Secondhand smoke linked to diabetes
NEW YORK (Reuters Health) - Cigarette smoke is tied to a higher risk of type 2 diabetes, both for smokers and the people around them, a new study shows.
And the more secondhand smoke people are exposed to, the greater their risk of type 2 diabetes, according to the paper in Diabetes Care.
The potential risks of diabetes from being exposed to secondhand smoke weren't previously known, said Dr. David Nathan, who heads the Diabetes Center at Massachusetts General Hospital and is a professor at Harvard Medical School.
"This just reinforces the lesson from a public health point of view that we've been stressing for decades," which is to limit exposure to cigarette smoke, Nathan, who was not involved in the study, told Reuters Health.
For the new research, Dr. John P. Forman at Brigham and Women's Hospital in Boston and colleagues looked at the responses of more than 100,000 women to questionnaires they had answered in 1982. The women -- all nurses participating in a national study that would last several decades -- provided information about how much time they spent around cigarette smoke.
During the next 24 years, about one in 18 women were diagnosed with type 2 diabetes.
Overall, about one in 13 people in the U.S. have this disease, according to the National Institutes of Health.

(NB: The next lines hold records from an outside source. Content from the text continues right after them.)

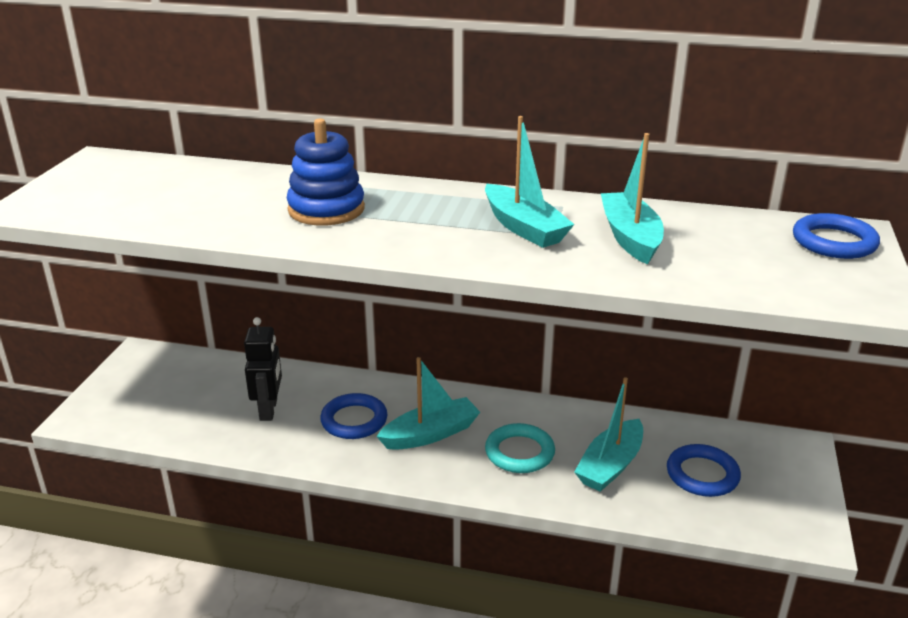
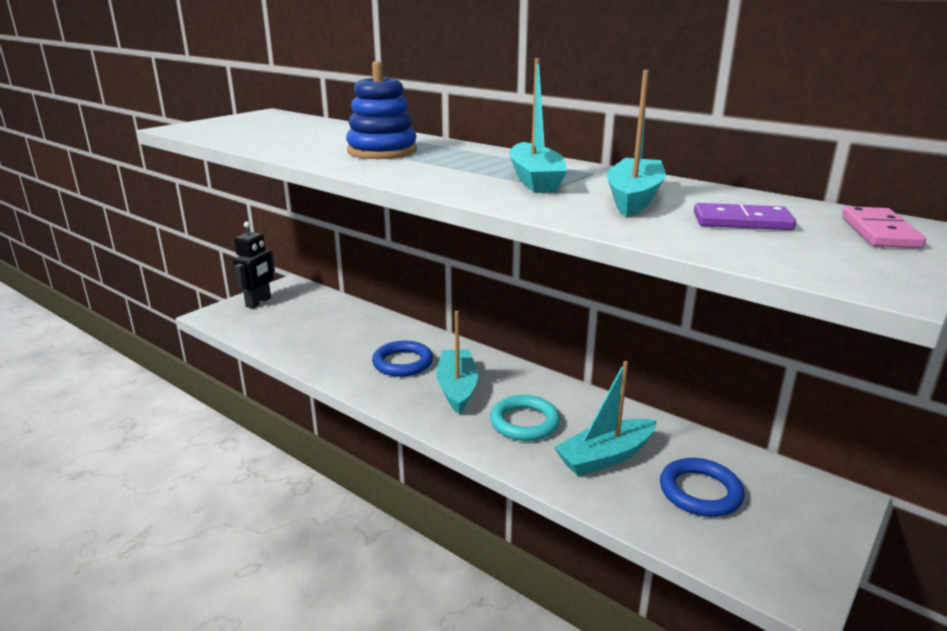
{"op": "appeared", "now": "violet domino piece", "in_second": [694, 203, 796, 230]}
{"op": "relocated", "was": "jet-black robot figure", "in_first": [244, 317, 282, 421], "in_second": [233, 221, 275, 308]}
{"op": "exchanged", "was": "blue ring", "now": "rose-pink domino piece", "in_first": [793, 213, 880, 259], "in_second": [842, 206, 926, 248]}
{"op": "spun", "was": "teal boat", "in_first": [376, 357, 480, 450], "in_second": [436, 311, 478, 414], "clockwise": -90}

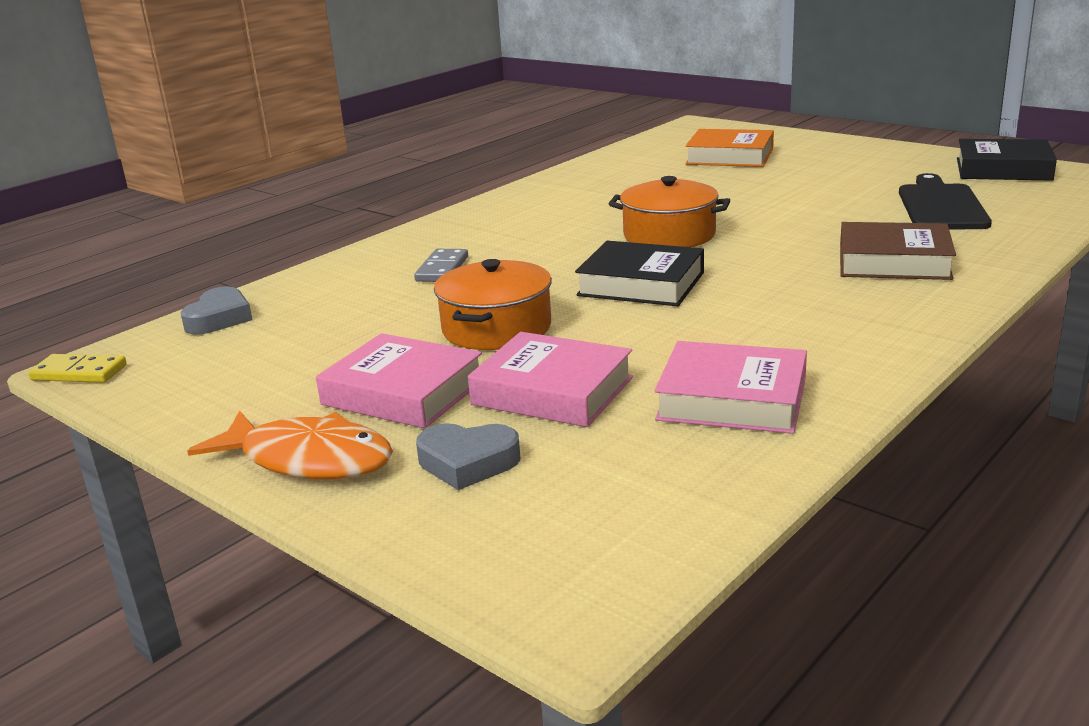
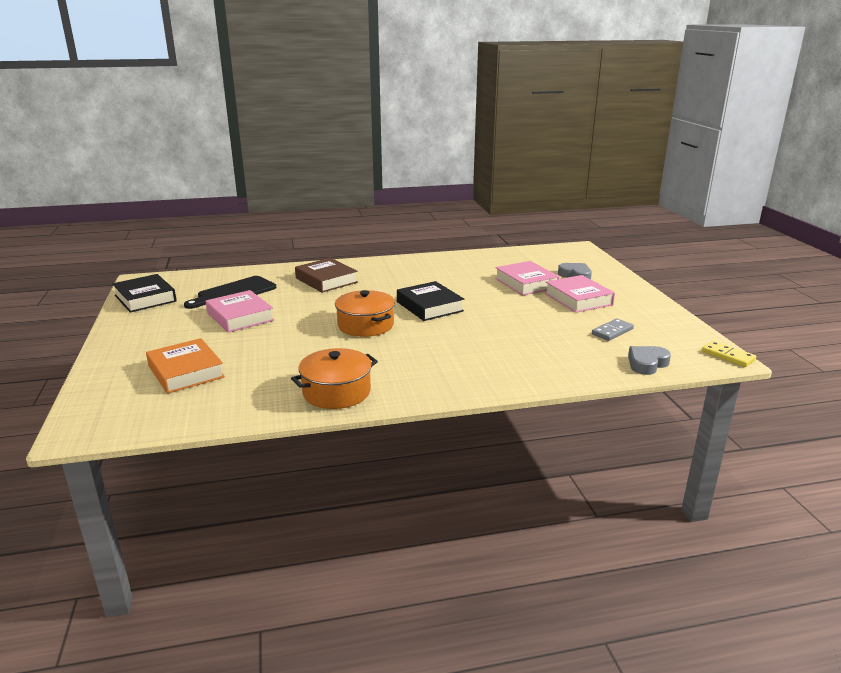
{"op": "missing", "was": "orange fish", "in_first": [187, 410, 393, 479]}
{"op": "relocated", "was": "grey domino piece", "in_first": [414, 249, 468, 282], "in_second": [592, 318, 634, 341]}
{"op": "relocated", "was": "orange cooking pot", "in_first": [434, 259, 552, 350], "in_second": [291, 348, 378, 409]}
{"op": "relocated", "was": "rose-pink book", "in_first": [654, 341, 807, 434], "in_second": [205, 290, 274, 333]}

Type 2 diabetes, in which the body can't process sugar properly, usually develops in adults. Sometimes it can be controlled by diet and exercise, but advanced cases require insulin treatment and can have life-threatening complications.
Forman's group found that women who smoked more than two packs a day had the highest odds of developing diabetes. For every 10,000 women in the study, about 30 of the heavy smokers got diabetes every year, compared to about 25 women who didn't smoke and didn't spend time exposed to other people's cigarette smoker.
The risks were actually higher for ex-smokers and for women exposed to second-hand smoke. In both of these groups, about 39 of every 10,000 women developed diabetes each year. However, once the researchers took things such as weight status, age, and family history of diabetes into account, the ex-smokers had a 12 percent higher risk of diabetes compared to women who were regularly exposed to secondhand smoke.
Even though the smokers had a lower risk of developing diabetes in this study, that doesn't mean it's better for them to continue smoking, Nathan said.
In this study, nearly all the women were white, but type 2 diabetes affects men and women fairly equally, Nathan said.
"There's no a priori reason to think that this wouldn't apply to men as well," he told Reuters Health, since the risk factors for the disease are the same for both sexes.
Nathan said no one knows why smoking and type 2 diabetes are linked, but inflammation may play a role in both.
Forman and his team did not respond to requests for comment by deadline.
Nathan noted that the study can't prove that smoking causes diabetes. It just shows they are associated with each other.
But "did we need another reason not to smoke? I don't think so," he said.